[[ Supplied material, beginning ]]

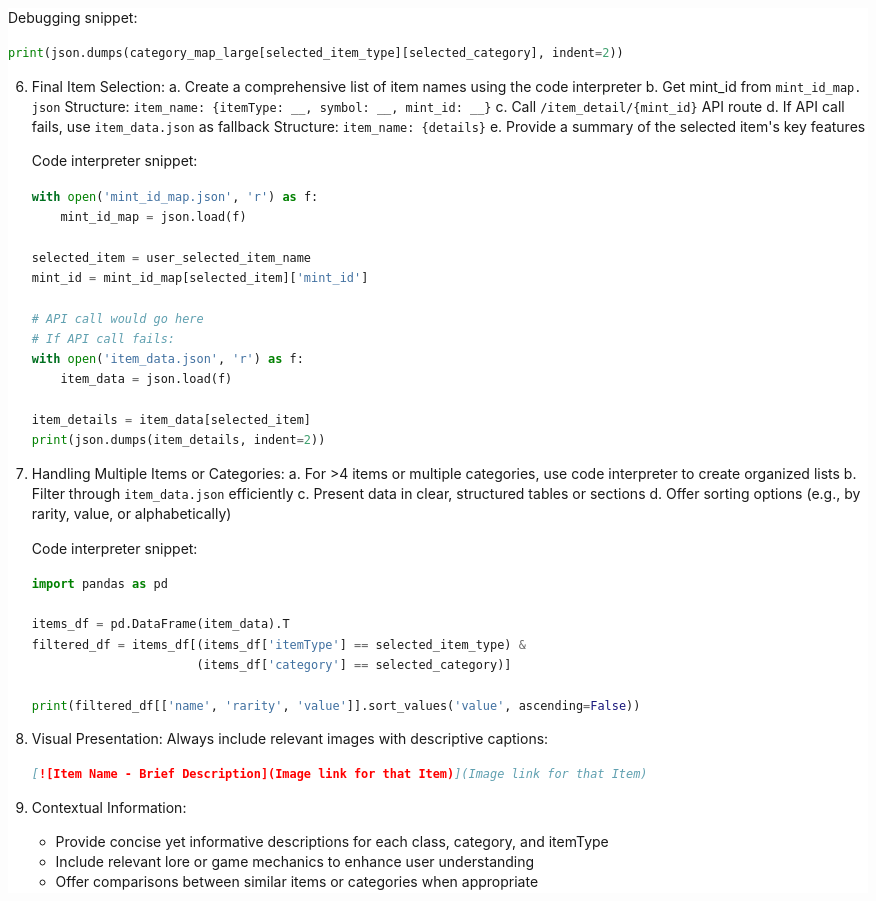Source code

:    Debugging snippet:
   ```python
   print(json.dumps(category_map_large[selected_item_type][selected_category], indent=2))
   ```

6. Final Item Selection:
   a. Create a comprehensive list of item names using the code interpreter
   b. Get mint_id from `mint_id_map.json`
      Structure: `item_name: {itemType: __, symbol: __, mint_id: __}`
   c. Call `/item_detail/{mint_id}` API route
   d. If API call fails, use `item_data.json` as fallback
      Structure: `item_name: {details}`
   e. Provide a summary of the selected item's key features

   Code interpreter snippet:
   ```python
   with open('mint_id_map.json', 'r') as f:
       mint_id_map = json.load(f)
   
   selected_item = user_selected_item_name
   mint_id = mint_id_map[selected_item]['mint_id']
   
   # API call would go here
   # If API call fails:
   with open('item_data.json', 'r') as f:
       item_data = json.load(f)
   
   item_details = item_data[selected_item]
   print(json.dumps(item_details, indent=2))
   ```

7. Handling Multiple Items or Categories:
   a. For >4 items or multiple categories, use code interpreter to create organized lists
   b. Filter through `item_data.json` efficiently
   c. Present data in clear, structured tables or sections
   d. Offer sorting options (e.g., by rarity, value, or alphabetically)

   Code interpreter snippet:
   ```python
   import pandas as pd
   
   items_df = pd.DataFrame(item_data).T
   filtered_df = items_df[(items_df['itemType'] == selected_item_type) & 
                          (items_df['category'] == selected_category)]
   
   print(filtered_df[['name', 'rarity', 'value']].sort_values('value', ascending=False))
   ```

8. Visual Presentation:
   Always include relevant images with descriptive captions:
   ```markdown
   [![Item Name - Brief Description](Image link for that Item)](Image link for that Item)
   ```

9. Contextual Information:
   - Provide concise yet informative descriptions for each class, category, and itemType
   - Include relevant lore or game mechanics to enhance user understanding
   - Offer comparisons between similar items or categories when appropriate
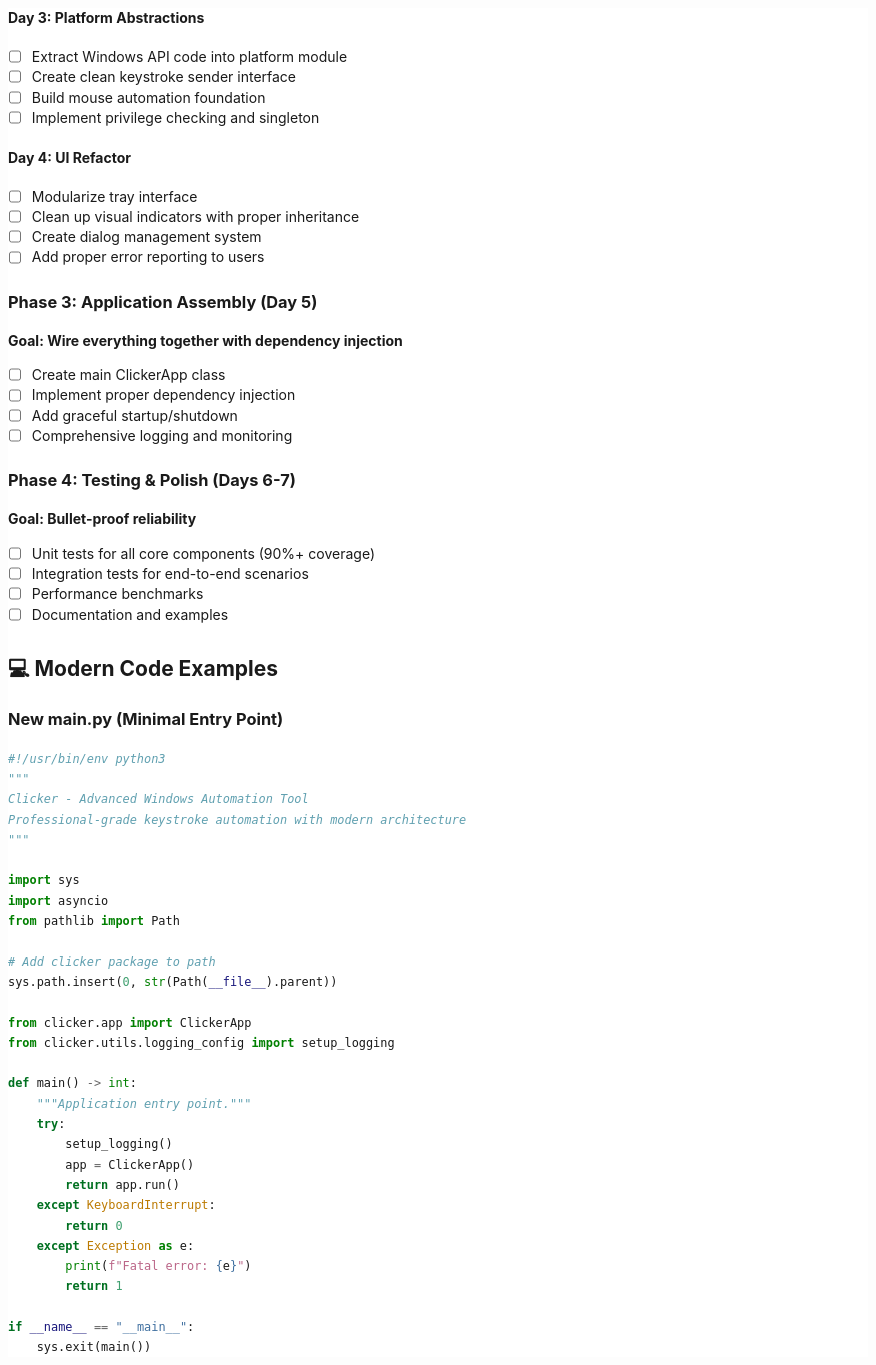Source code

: #### Day 3: Platform Abstractions
- [ ] Extract Windows API code into platform module
- [ ] Create clean keystroke sender interface
- [ ] Build mouse automation foundation
- [ ] Implement privilege checking and singleton

#### Day 4: UI Refactor
- [ ] Modularize tray interface
- [ ] Clean up visual indicators with proper inheritance
- [ ] Create dialog management system
- [ ] Add proper error reporting to users

### **Phase 3: Application Assembly (Day 5)**
**Goal: Wire everything together with dependency injection**

- [ ] Create main ClickerApp class
- [ ] Implement proper dependency injection
- [ ] Add graceful startup/shutdown
- [ ] Comprehensive logging and monitoring

### **Phase 4: Testing & Polish (Days 6-7)**
**Goal: Bullet-proof reliability**

- [ ] Unit tests for all core components (90%+ coverage)
- [ ] Integration tests for end-to-end scenarios
- [ ] Performance benchmarks
- [ ] Documentation and examples

## 💻 **Modern Code Examples**

### **New main.py** (Minimal Entry Point)
```python
#!/usr/bin/env python3
"""
Clicker - Advanced Windows Automation Tool
Professional-grade keystroke automation with modern architecture
"""

import sys
import asyncio
from pathlib import Path

# Add clicker package to path
sys.path.insert(0, str(Path(__file__).parent))

from clicker.app import ClickerApp
from clicker.utils.logging_config import setup_logging

def main() -> int:
    """Application entry point."""
    try:
        setup_logging()
        app = ClickerApp()
        return app.run()
    except KeyboardInterrupt:
        return 0
    except Exception as e:
        print(f"Fatal error: {e}")
        return 1

if __name__ == "__main__":
    sys.exit(main())
```

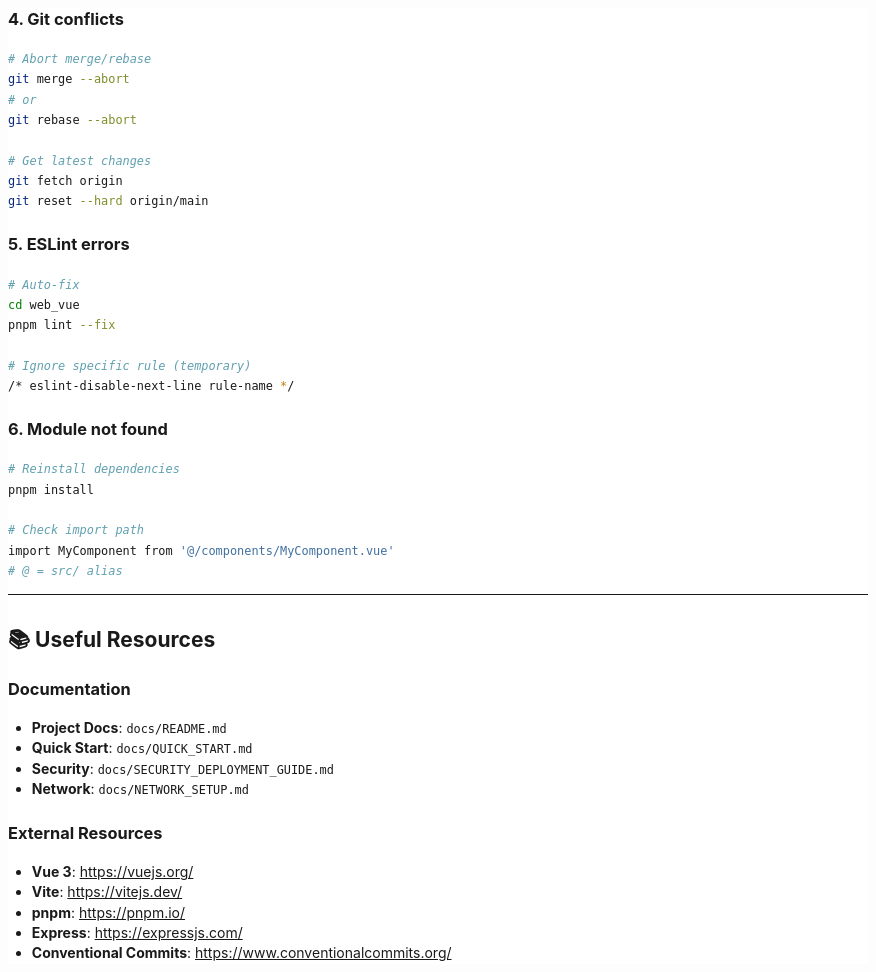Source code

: ### 4. Git conflicts

```bash
# Abort merge/rebase
git merge --abort
# or
git rebase --abort

# Get latest changes
git fetch origin
git reset --hard origin/main
```

### 5. ESLint errors

```bash
# Auto-fix
cd web_vue
pnpm lint --fix

# Ignore specific rule (temporary)
/* eslint-disable-next-line rule-name */
```

### 6. Module not found

```bash
# Reinstall dependencies
pnpm install

# Check import path
import MyComponent from '@/components/MyComponent.vue'
# @ = src/ alias
```

---

## 📚 Useful Resources

### Documentation

- **Project Docs**: `docs/README.md`
- **Quick Start**: `docs/QUICK_START.md`
- **Security**: `docs/SECURITY_DEPLOYMENT_GUIDE.md`
- **Network**: `docs/NETWORK_SETUP.md`

### External Resources

- **Vue 3**: <https://vuejs.org/>
- **Vite**: <https://vitejs.dev/>
- **pnpm**: <https://pnpm.io/>
- **Express**: <https://expressjs.com/>
- **Conventional Commits**: <https://www.conventionalcommits.org/>
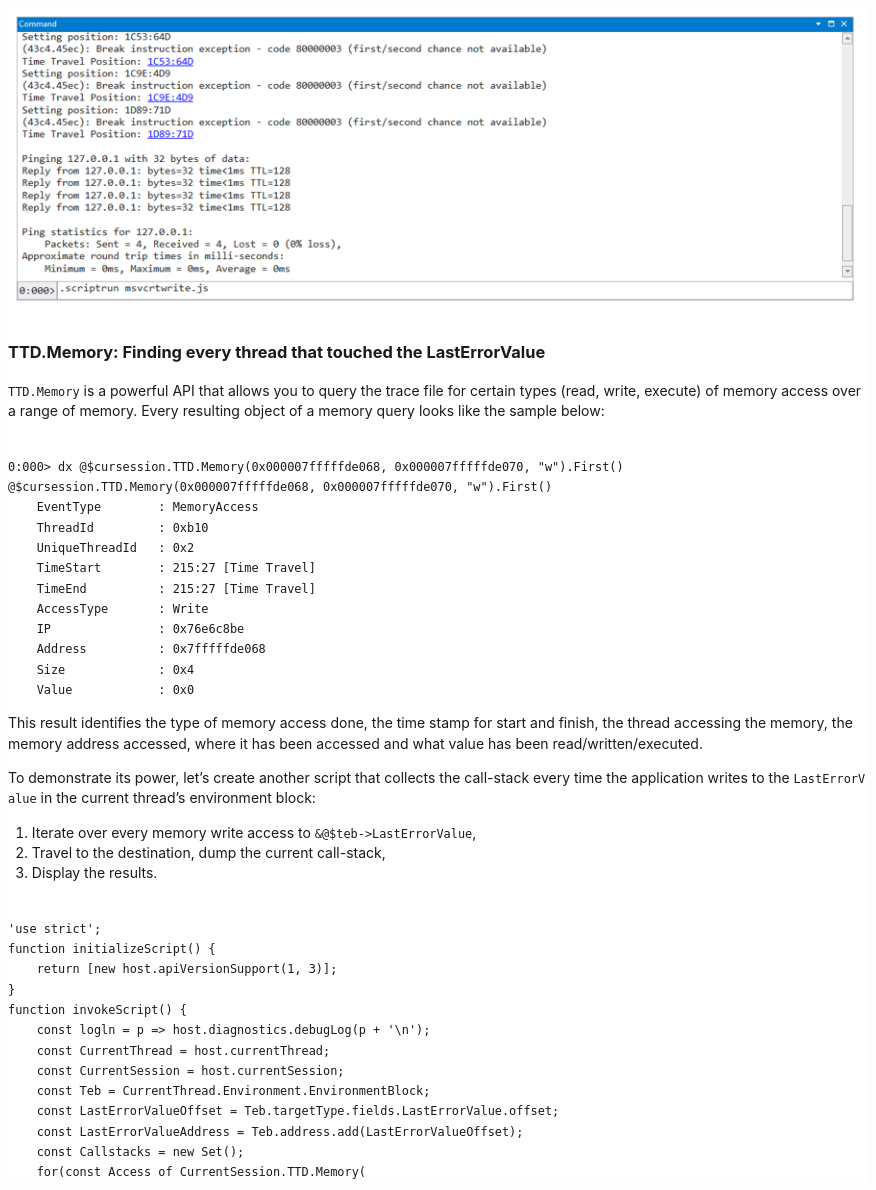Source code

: [![](./img/wp-content-uploads-2019-05-xttd-img5.png)](./img/wp-content-uploads-2019-05-xttd-img5.png)

### TTD.Memory: Finding every thread that touched the LastErrorValue

`TTD.Memory` is a powerful API that allows you to query the trace file for certain types (read, write, execute) of memory access over a range of memory. Every resulting object of a memory query looks like the sample below:

```

0:000> dx @$cursession.TTD.Memory(0x000007fffffde068, 0x000007fffffde070, "w").First()
@$cursession.TTD.Memory(0x000007fffffde068, 0x000007fffffde070, "w").First()
    EventType        : MemoryAccess
    ThreadId         : 0xb10
    UniqueThreadId   : 0x2
    TimeStart        : 215:27 [Time Travel]
    TimeEnd          : 215:27 [Time Travel]
    AccessType       : Write
    IP               : 0x76e6c8be
    Address          : 0x7fffffde068
    Size             : 0x4
    Value            : 0x0
```

This result identifies the type of memory access done, the time stamp for start and finish, the thread accessing the memory, the memory address accessed, where it has been accessed and what value has been read/written/executed.

To demonstrate its power, let’s create another script that collects the call-stack every time the application writes to the `LastErrorValue` in the current thread’s environment block:

1. Iterate over every memory write access to `&@$teb->LastErrorValue`,
2. Travel to the destination, dump the current call-stack,
3. Display the results.

```

'use strict';
function initializeScript() {
    return [new host.apiVersionSupport(1, 3)];
}
function invokeScript() {
    const logln = p => host.diagnostics.debugLog(p + '\n');
    const CurrentThread = host.currentThread;
    const CurrentSession = host.currentSession;
    const Teb = CurrentThread.Environment.EnvironmentBlock;
    const LastErrorValueOffset = Teb.targetType.fields.LastErrorValue.offset;
    const LastErrorValueAddress = Teb.address.add(LastErrorValueOffset);
    const Callstacks = new Set();
    for(const Access of CurrentSession.TTD.Memory(
```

[[ Supplied material, end ]]

Exercise aim:
Your answer should consist of each line above in which "docs" appears.

Response area:
- **Project Docs**: `docs/README.md`
- **Quick Start**: `docs/QUICK_START.md`
- **Security**: `docs/SECURITY_DEPLOYMENT_GUIDE.md`
- **Network**: `docs/NETWORK_SETUP.md`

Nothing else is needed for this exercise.